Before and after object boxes
· · ·

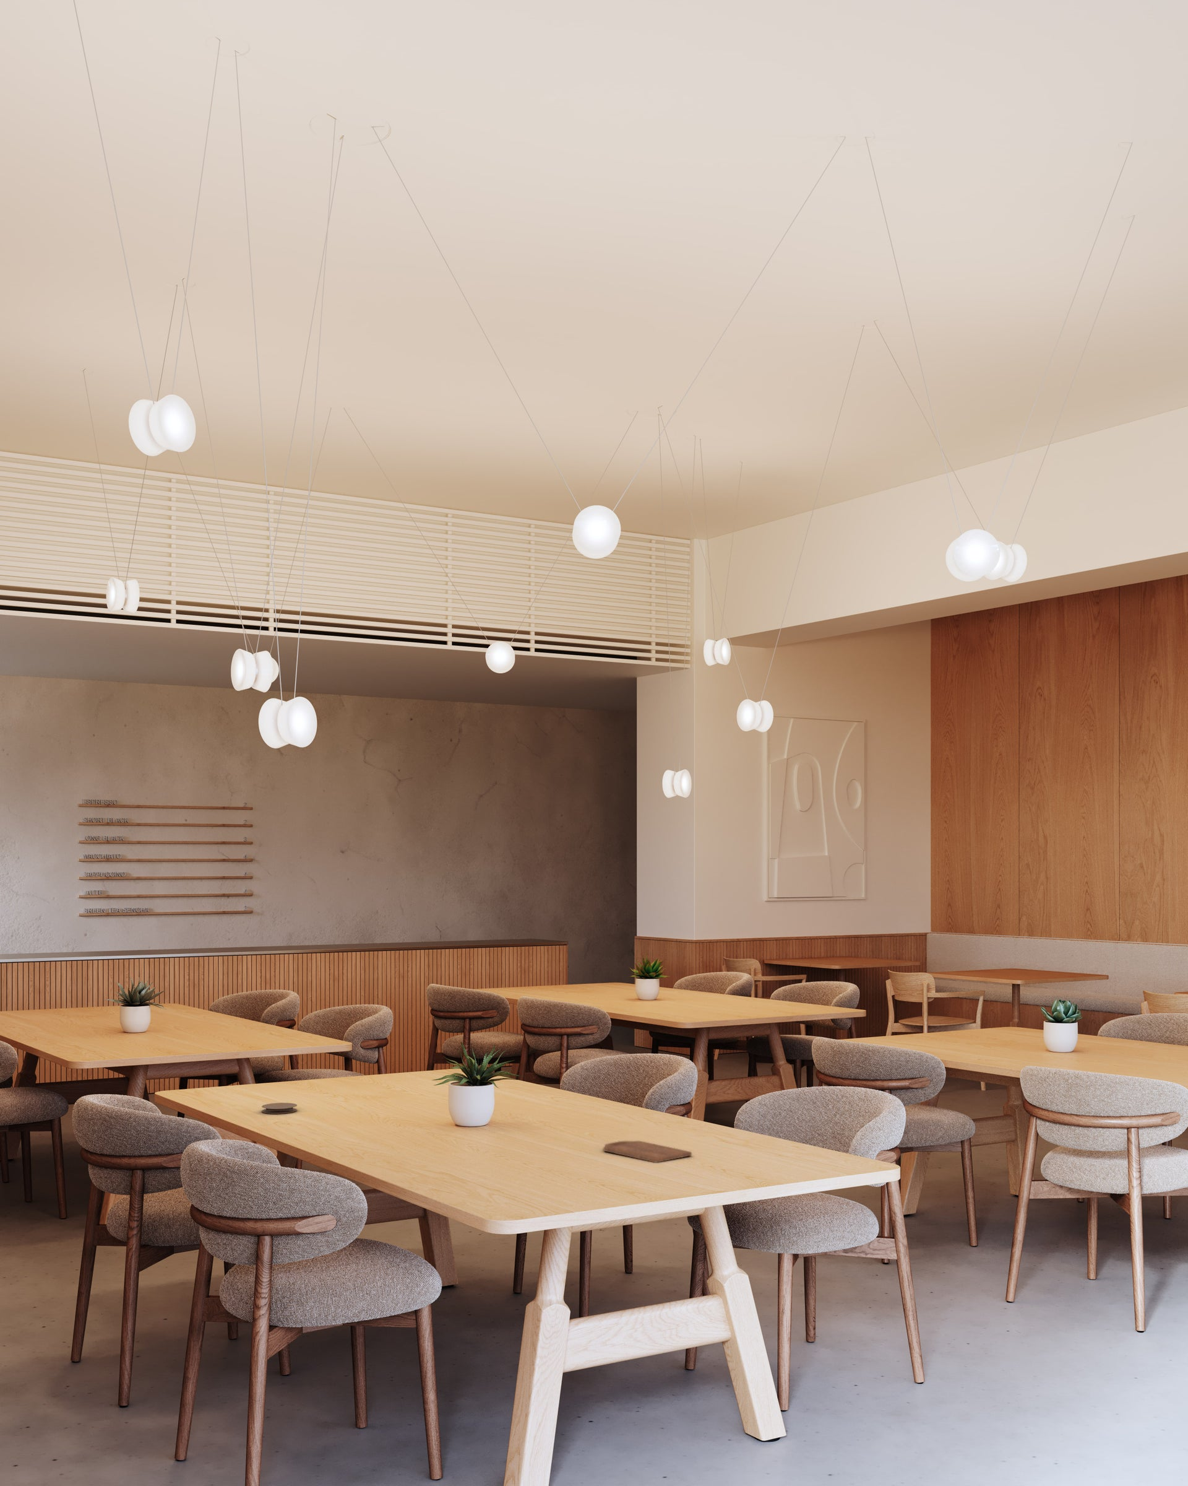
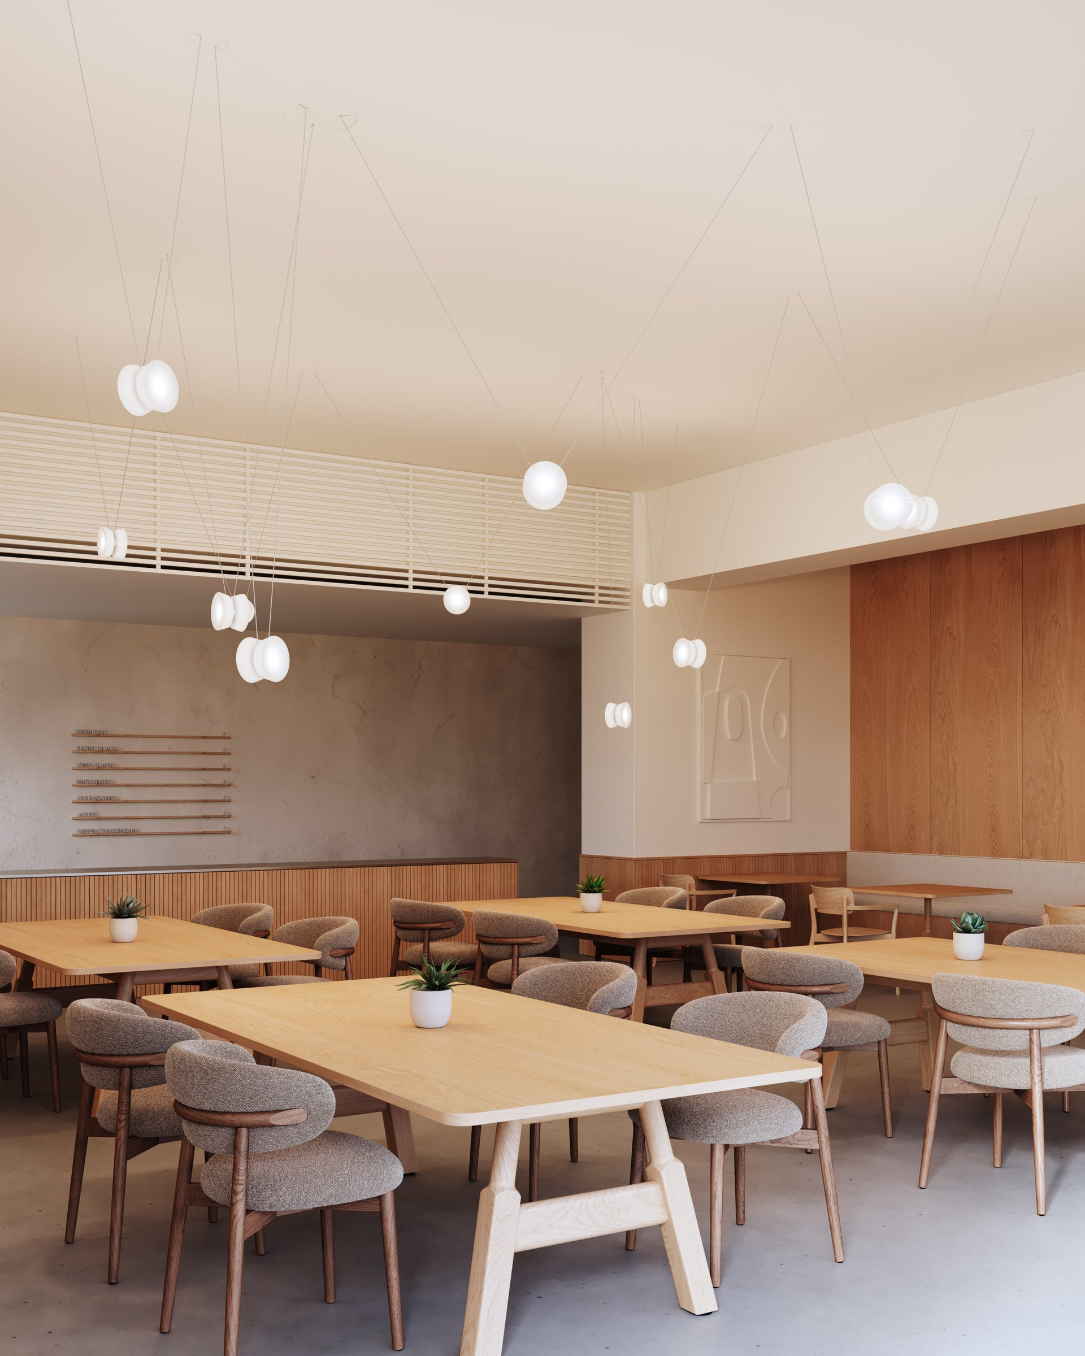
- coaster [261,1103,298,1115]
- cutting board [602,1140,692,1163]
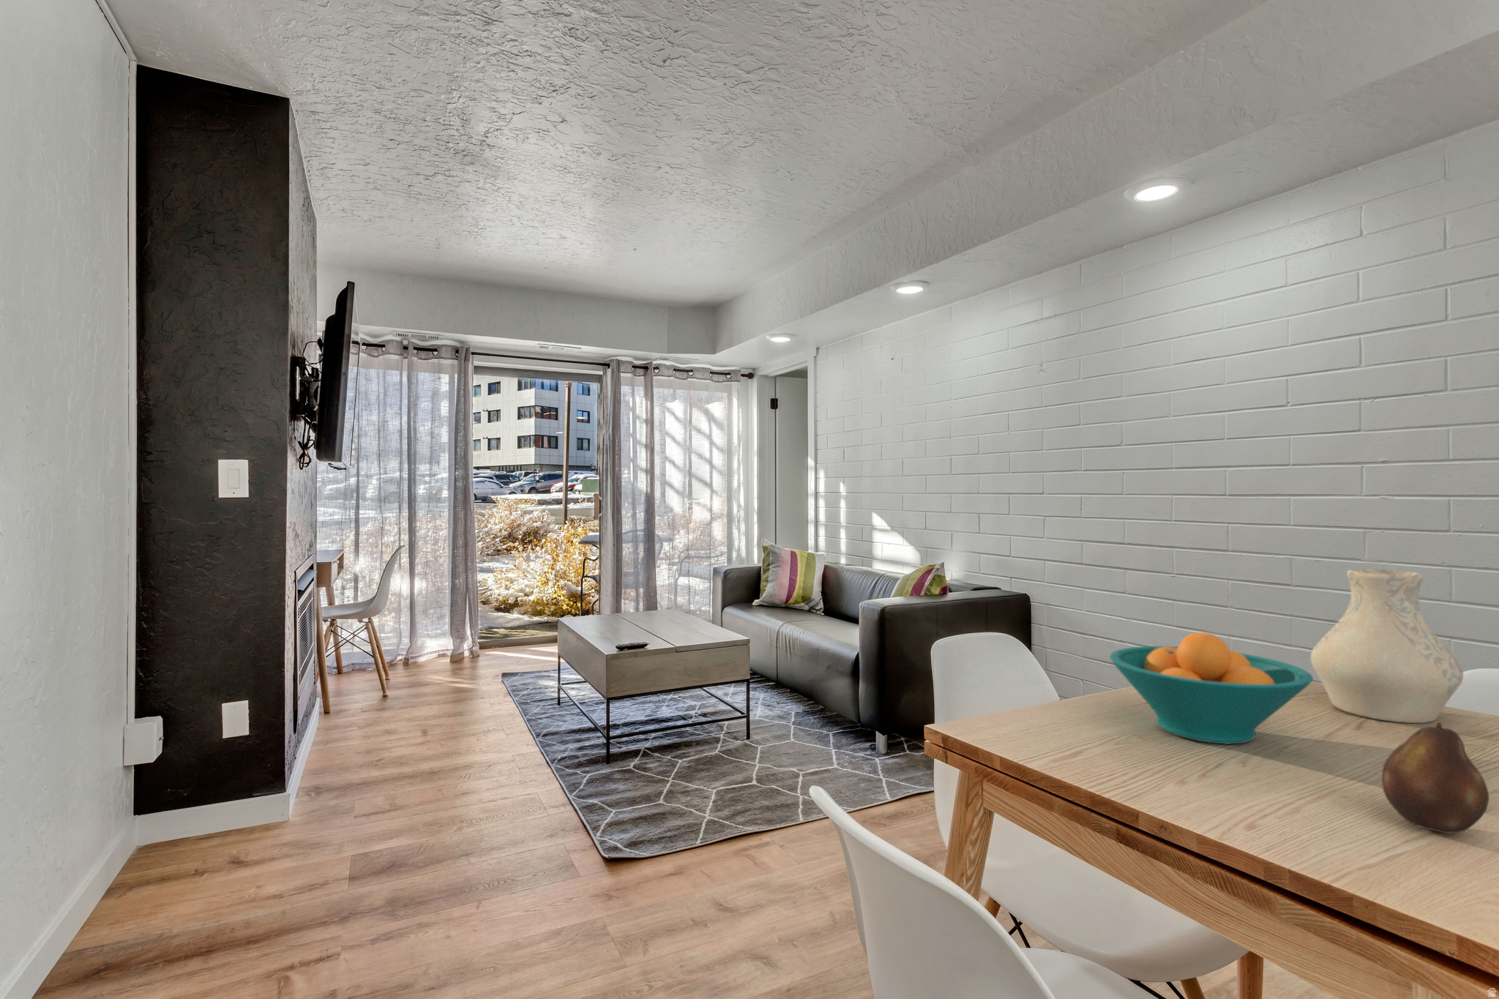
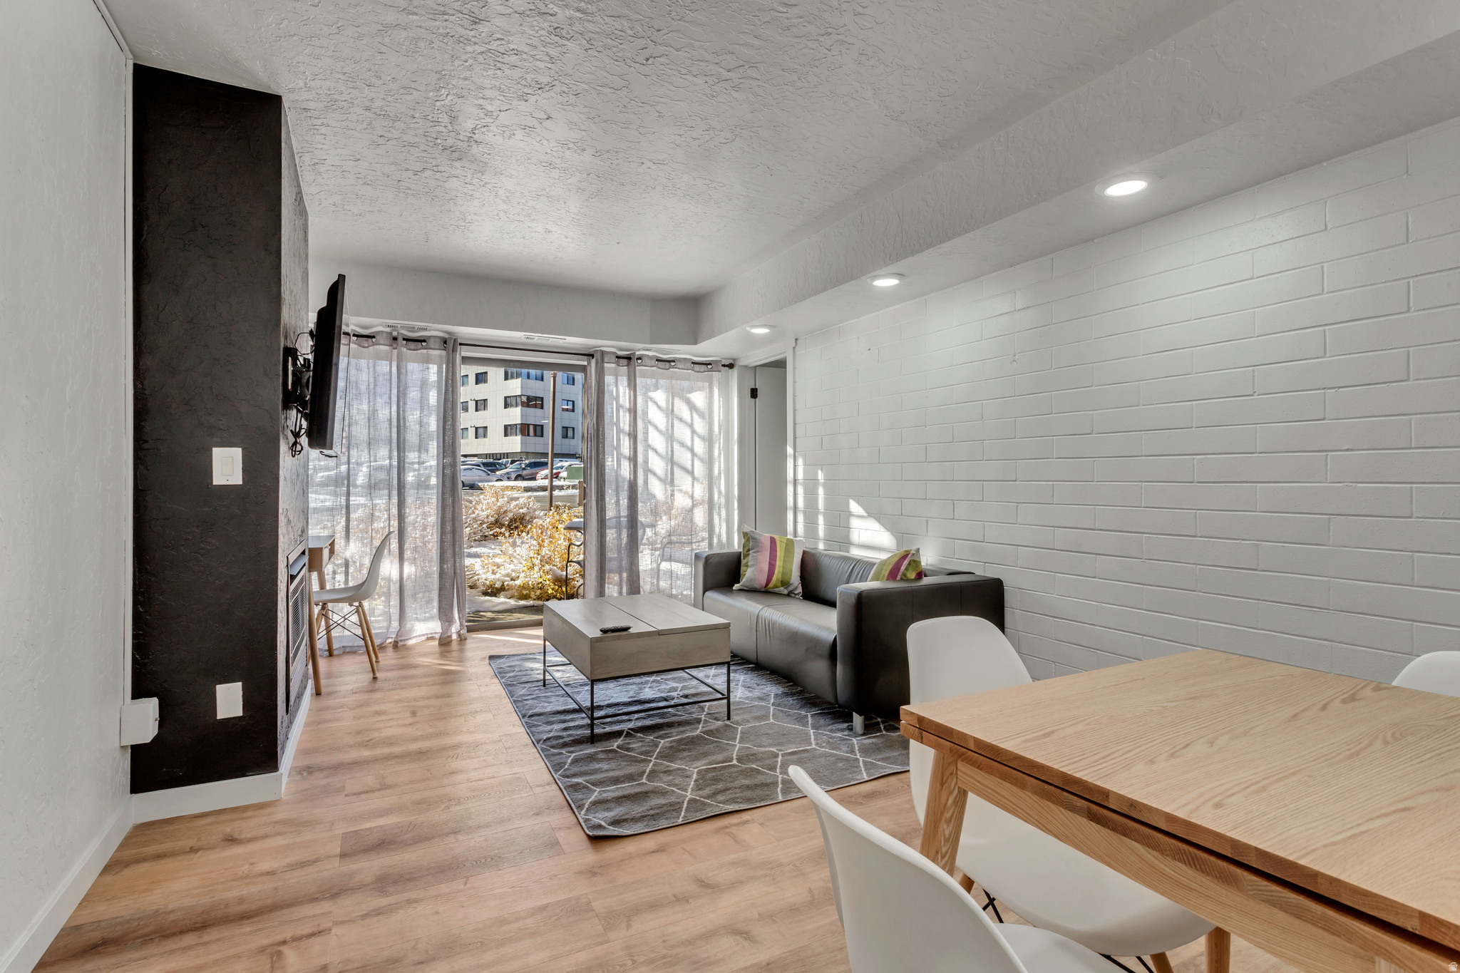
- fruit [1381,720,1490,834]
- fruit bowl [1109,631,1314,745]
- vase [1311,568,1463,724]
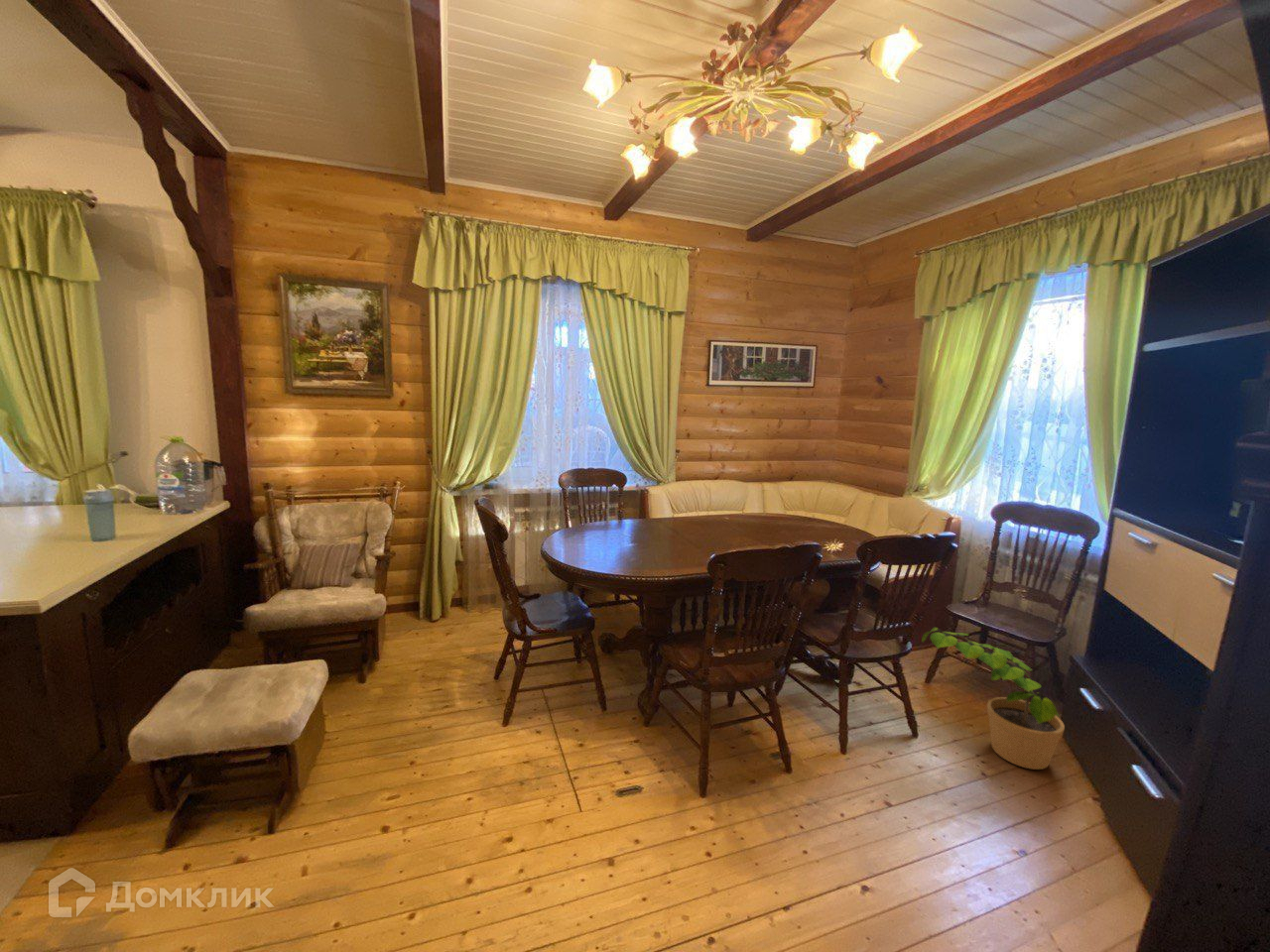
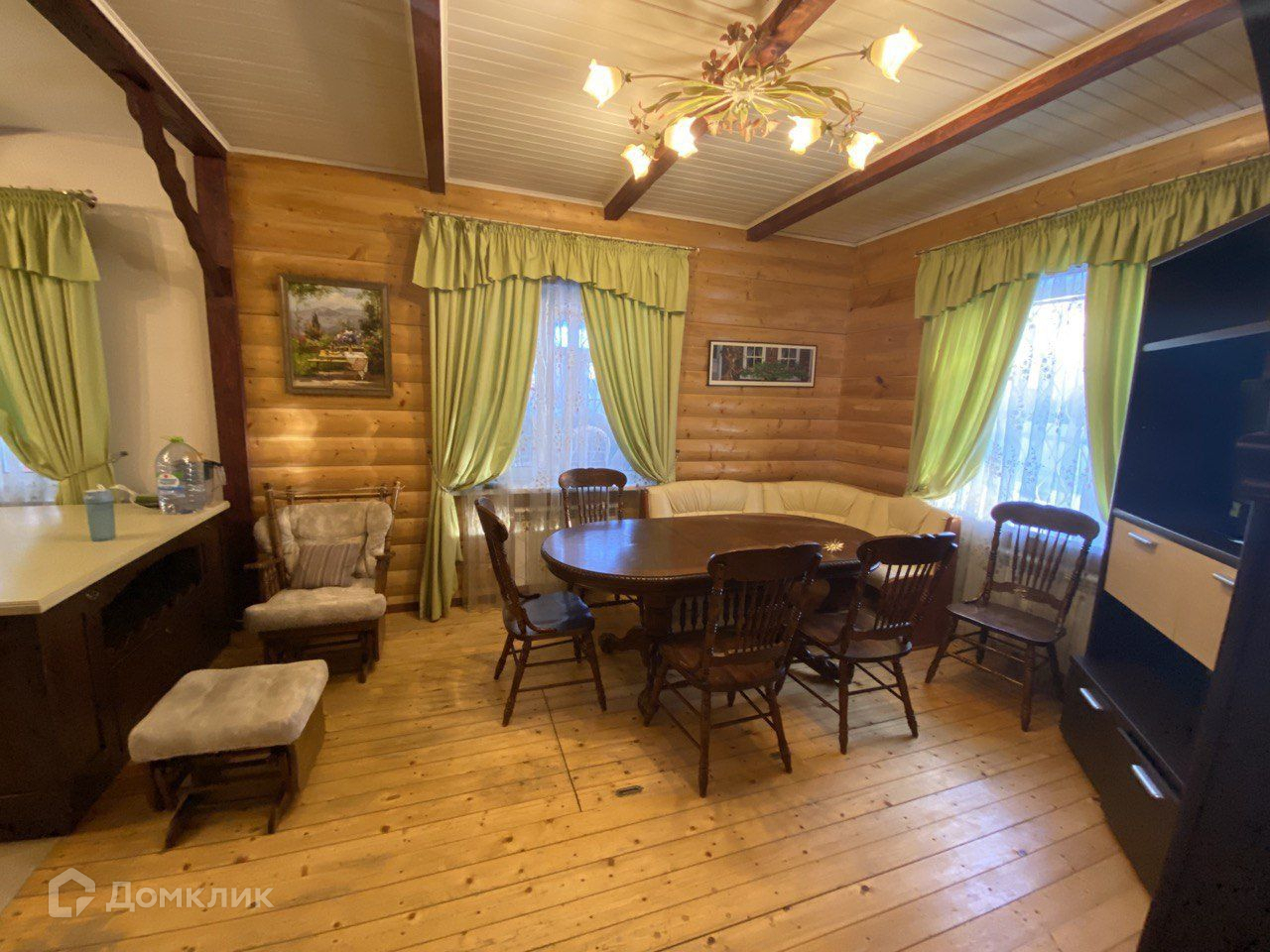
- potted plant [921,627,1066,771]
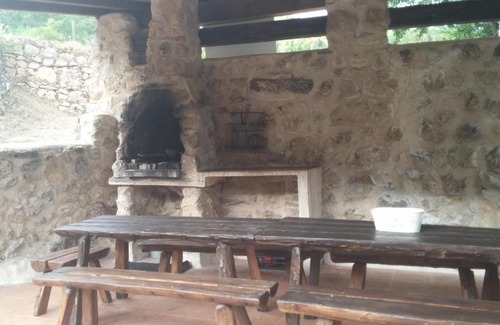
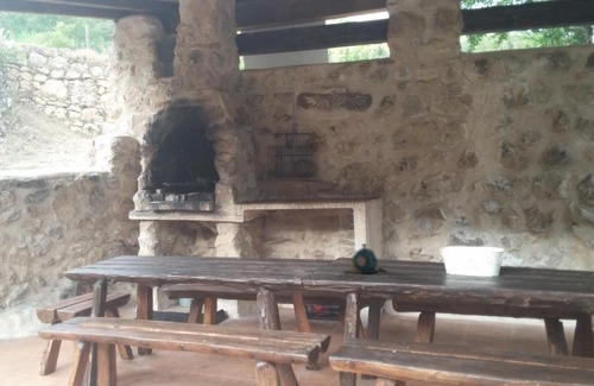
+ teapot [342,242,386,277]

· · ·

#### TASK PROMPT:
Repeat exactly the lines from the one containing "- potted plant [921,627,1066,771]" to the last line of the data above, both included, and write no pictures into the copy.

#### ANSWER BELOW:
- potted plant [921,627,1066,771]
+ teapot [342,242,386,277]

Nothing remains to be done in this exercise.